Of course, FCA risks involve not just direct investigation and prosecution but also private qui tam whistleblower lawsuits.  

Assessing Your Lab’s Reverse False Claims Liability Risks

Liability under the FCA arises only if you act “knowingly,” meaning with “actual knowledge of the information” or in “deliberate ignorance” or “reckless disregard” of the “truth or falsity of the information.” You should be okay if your conduct is based on a reasonable interpretation of an ambiguous requirement for which there’s no official government guidance. As a result, you can minimize your FCA liability risks by reviewing program rules with your attorney, monitoring official government guidance, and developing a reasonable rationale for their interpretation of any ambiguous funding requirements.
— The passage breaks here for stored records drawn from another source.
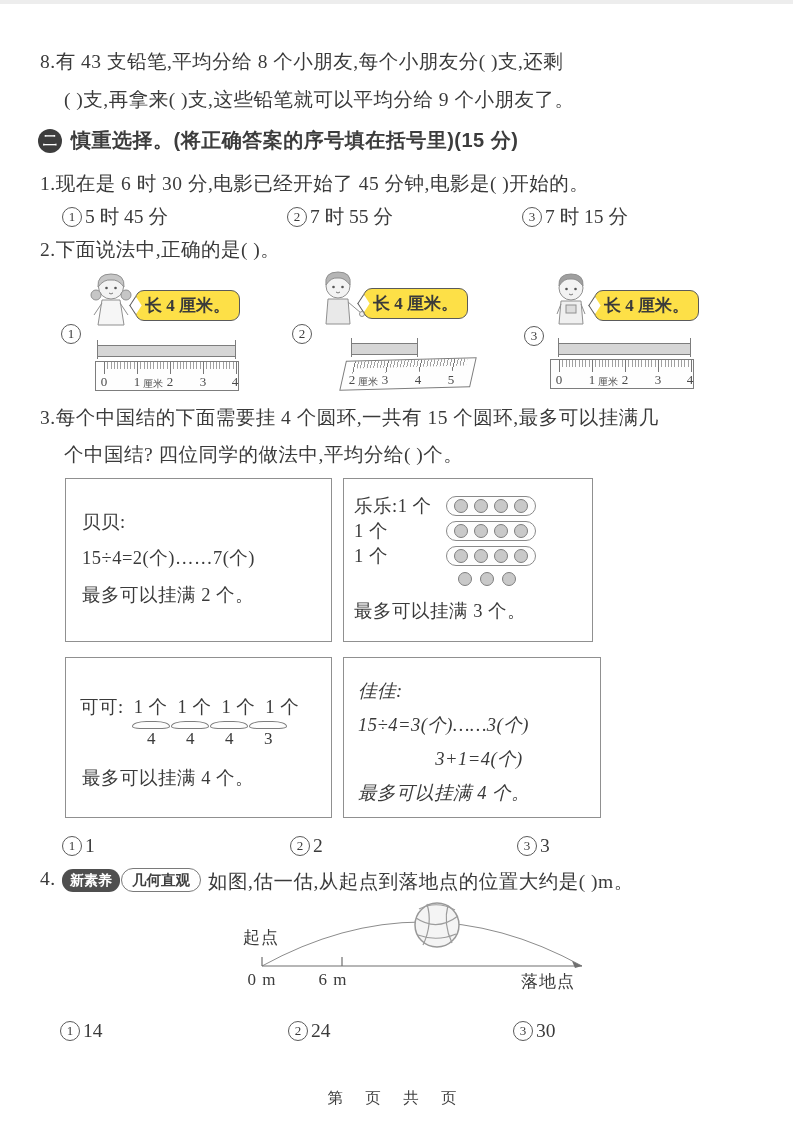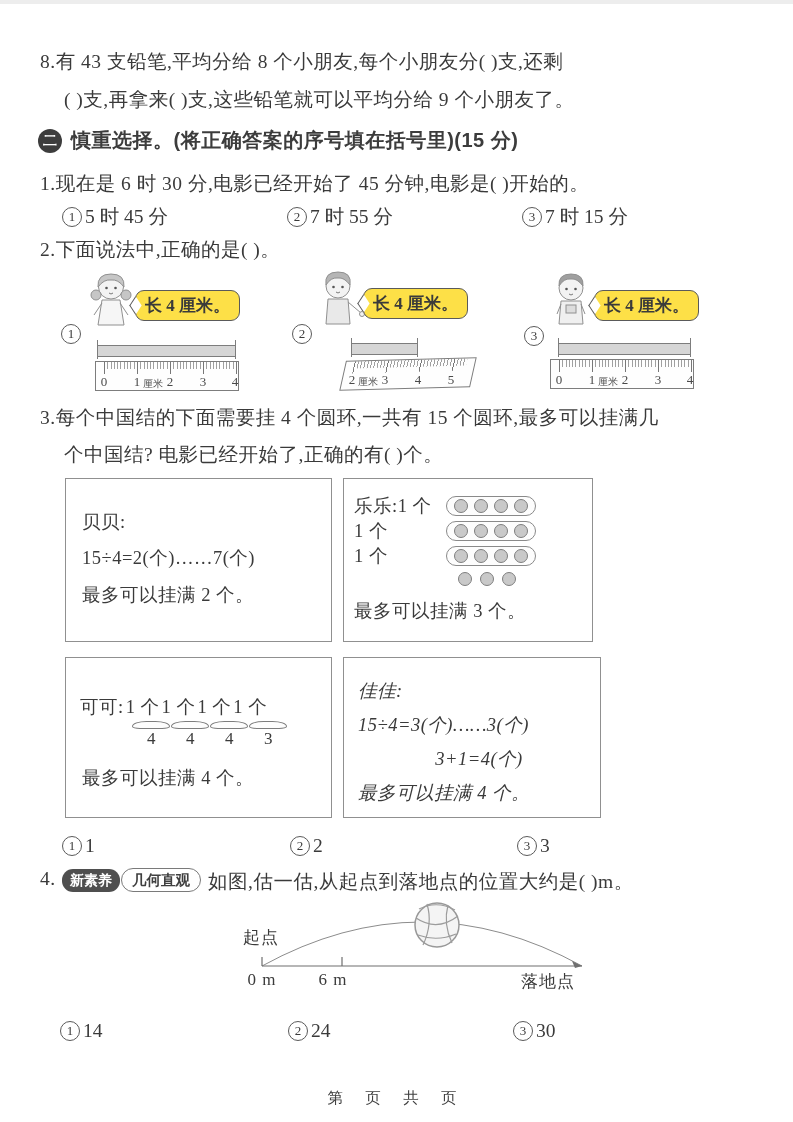--- a/index.html
+++ b/index.html
@@ -45,21 +45,21 @@
   .ruler-b .body{transform:skewX(-14deg) rotate(-1.5deg);}
 
   
   .sol-box{position:absolute;border:1px solid #909090;background:#fff;box-sizing:border-box;
            font-size:18.5px;letter-spacing:0.5px;}
   .ring-strip{display:inline-flex;gap:6px;padding:2px 7px;border:1px solid #8a8a8a;border-radius:10px;background:#fdfdfd;}
   .ring{width:14px;height:14px;border-radius:50%;background:#c9c9c9;border:1px solid #7f7f7f;box-sizing:border-box;}
   .lele-row{display:flex;align-items:center;height:25px;}
   .lele-label{display:inline-block;width:88px;text-align:left;margin-right:4px;}
   .loose-row{display:flex;gap:8px;margin:4px 0 0 104px;}
-  .keke-line{display:flex;gap:2px;margin:0 0 2px 14px;}
+  .keke-line{display:flex;gap:10px;margin:0 0 2px 14px;}
   .caps-row{display:flex;margin-left:66px;}
   .cap{width:38px;height:8px;border:1px solid #7d7d7d;border-radius:55% 55% 30% 30%/100% 100% 45% 45%;
        background:#fdfdfd;margin-right:1px;box-sizing:border-box;}
   .counts-row{display:flex;margin-left:66px;}
   .counts-row span{width:39px;text-align:center;font-size:17px;}
 
   
   .badge-dark{position:absolute;background:#4f4f4f;color:#fff;border-radius:11px;
        padding:3px 8px 2px;font-size:14px;font-weight:bold;z-index:2;}
   .badge-outline{position:absolute;background:#fff;border:1.5px solid #7a7a7a;border-radius:12px;
@@ -183,21 +183,21 @@
       <span class="num" style="left:9px;">0</span>
       <span class="num" style="left:42px;">1</span>
       <span class="num cm" style="left:58px;">厘米</span>
       <span class="num" style="left:75px;">2</span>
       <span class="num" style="left:108px;">3</span>
       <span class="num" style="left:140px;">4</span>
     </div>
   </div>
 
   <div class="abs qtext" style="left:40px;top:404px;"><span>3.</span><span>每个中国结的下面需要挂 4 个圆环,一共有 15 个圆环,最多可以挂满几</span></div>
-  <div class="abs qtext" style="left:64px;top:441px;">个中国结? 电影已经开始了,正确的有(      )个。</div>
+  <div class="abs qtext" style="left:64px;top:441px;">个中国结? 四位同学的做法中,平均分给(      )个。</div>
 
   <div class="sol-box" style="left:65px;top:478px;width:267px;height:164px;padding:30px 0 0 16px;">
     <div style="height:36px;">贝贝:</div>
     <div style="height:37px;">15÷4=2(个)……7(个)</div>
     <div>最多可以挂满 2 个。</div>
   </div>
 
   <div class="sol-box" style="left:343px;top:478px;width:250px;height:164px;padding:14px 0 0 10px;">
     <div class="lele-row">
       <span class="lele-label"><span>乐乐:</span><span>1 个</span></span>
In the context of assessing risks of liability for reverse false claims for accepting or retaining a PPP loan, you need to consider the SBA’s criteria for program eligibility. Specifically, to be eligible, the SBA states that:

  • “All borrowers must assess their economic need for a PPP loan under the standard established by the CARES Act”—that is, the Coronavirus Aid, Relief, and Economic Security Act legislation that created the PPP—“and PPP regulations at the time of the loan application”;
  • Borrowers “must certify in good faith that their PPP loan request is necessary. Specifically, before submitting a PPP application, all borrowers should review carefully the required certification that ‘current economic uncertainty makes this loan request necessary to support the ongoing operations of the Applicant"; and
  • “Borrowers must make this certification in good faith, taking into account their current business activity and their ability to access other sources of liquidity sufficient to support their ongoing operations in a manner that is not significantly detrimental to the business;”

It’s “unlikely” that a public company with substantial market value and access to capital markets would be able to make the required certification in good faith, the SBA adds.